Author: Tony Russell
Publisher: Oxford University Press
Published: 2004-10-07
Total Pages: 1198
ISBN-13: 0199881545
DOWNLOAD EBOOKMore than twenty years in the making, Country Music Records documents all country music recording sessions from 1921 through 1942. With primary research based on files and session logs from record companies, interviews with surviving musicians, as well as the 200,000 recordings archived at the Country Music Hall of Fame and Museum's Frist Library and Archives, this notable work is the first compendium to accurately report the key details behind all the recording sessions of country music during the pre-World War II era. This discography documents--in alphabetical order by artist--every commercial country music recording, including unreleased sides, and indicates, as completely as possible, the musicians playing at every session, as well as instrumentation. This massive undertaking encompasses 2,500 artists, 5,000 session musicians, and 10,000 songs. Summary histories of each key record company are also provided, along with a bibliography. The discography includes indexes to all song titles and musicians listed.
Author: Nicholas Best
Publisher: Macmillan
Published: 2016-11-29
Total Pages: 333
ISBN-13: 1466890339
DOWNLOAD EBOOKThe fascinating details of the week surrounding the surprise attack on Pearl Harbor—seven days that would change the world forever. December 7, 1941: One of those rare days in world history that people remember exactly where they were, what they were doing, and how they felt when they heard the news. Marlene Dietrich, Clark Gable, and James Cagney were in Hollywood. Kurt Vonnegut was in the bath, and Dwight D. Eisenhower was napping. Kirk Douglas was a waiter in New York, getting nowhere with Lauren Bacall. Ed Murrow was preparing for a round of golf in Washington. In Seven Days of Infamy, historian Nicholas Best uses fascinating individual perspectives to relate the story of Japan’s momentous attack on Pearl Harbor and its global repercussions in tense, dramatic style.
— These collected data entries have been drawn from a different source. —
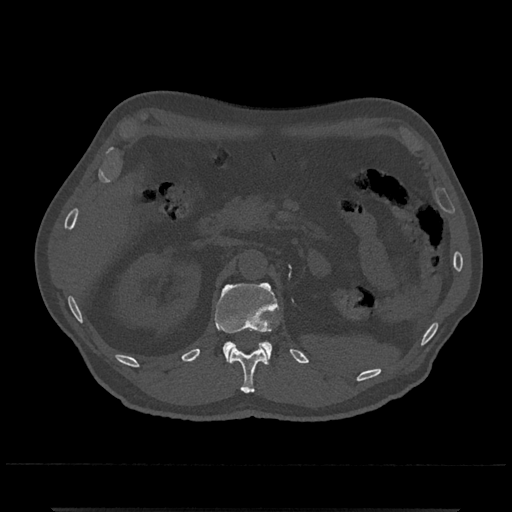
CT including the spine, one axial slice; position 396 of 797 along the scan axis; 120 kVp; bone window (W 1800 / L 400 HU); 0.5 mm slice thickness; 512 × 512 image matrix, field of view 393 × 393 mm. Male patient, age 67 years. Case-level facts recorded for this patient, not image findings: primary cancer: prostate.
Structures marked on this image (semi-automatically segmented with operator editing):
- L1 vertebra: box from (x=214, y=282) to (x=279, y=364) px
- T12 vertebra: (x=230, y=346)–(x=268, y=394)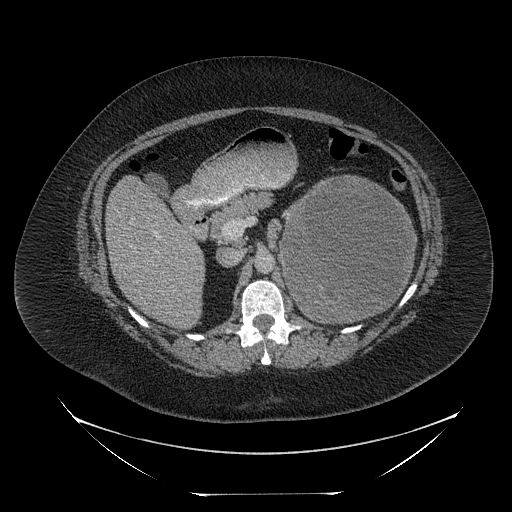
Contrast-enhanced abdominal CT, one axial slice. Position 138 of 205 along the scan axis. Reconstruction kernel STANDARD. Intravenous contrast given. Soft-tissue window (W 400 / L 40 HU). 2.5 mm slice thickness. 512 × 512 image matrix, field of view 500 × 500 mm. Female patient, age 53 years. Case-level facts recorded for this patient, not image findings: diagnosis: adrenocortical carcinoma; tumour side: left adrenal; tumour size at pathology: 17 cm; Ki-67 index: 20 %; stage (as recorded): 3.
Annotated regions visible in this slice (semi-automatically segmented with operator editing):
- mass: bounding box [x1, y1, x2, y2] px = [282, 178, 412, 321]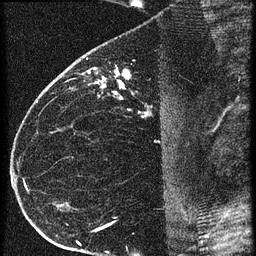
Breast MRI (dynamic contrast-enhanced), one sagittal slice; position 36 of 60 along the scan axis; 3 images stored at this slice position (order not interpretable as contrast timing); 1.5 T; TE 4.2 ms, TR 20.4 ms; 1.5 mm slice thickness; 256 × 256 image matrix, field of view 180 × 180 mm. Female patient, age 35 years. Case-level facts recorded for this patient, not image findings: setting: breast cancer imaged before/during neoadjuvant chemotherapy; receptor status: HR-positive, HER2-negative.
Structures marked on this image (semi-automatic segmentation, software-assisted and operator-edited):
- analysis volume of interest (the breast-tissue region the enhancement analysis was run in; not a lesion): bounding box [x1, y1, x2, y2] px = [65, 60, 169, 119]
- tumour enhancement mask (voxels above the 90 % enhancement threshold inside the analysis volume of interest): [89, 68, 149, 117]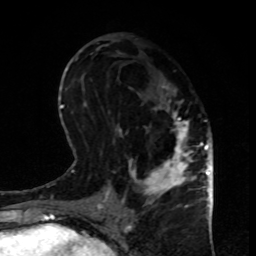
Breast MRI, one axial slice; position 41 of 80 along the scan axis; cropped to one breast; dynamic contrast-enhanced series, time point 2 of 8 at this slice position (early post-contrast); 1.5 T; TE 4.2 ms, TR 7 ms; 2 mm slice thickness; 256 × 256 image matrix, field of view 170 × 170 mm. Female patient.
Structures marked on this image (semi-automatically segmented with operator editing):
- enhancing-tissue mask used for the functional tumour volume (all voxels passing the contrast-enhancement thresholds inside the analysis volume; usually the tumour): bounding box <116,83,199,208> (left, top, right, bottom; pixels)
But he doesn’t stop there. Instead, Best takes readers on an unprecedented journey through the days surrounding the attack, providing a snapshot of figures around the world—from Ernest Hemingway on the road in Texas to Jack Kennedy playing touch football in Washington; Mao Tse-tung training his forces in Yun’an and the Jews in Nazi-occupied Europe cheering as the United States entered the war. Offering a human look at an event that would forever alter the global landscape, Seven Days of Infamy chronicles one of the most extraordinary weeks in world history.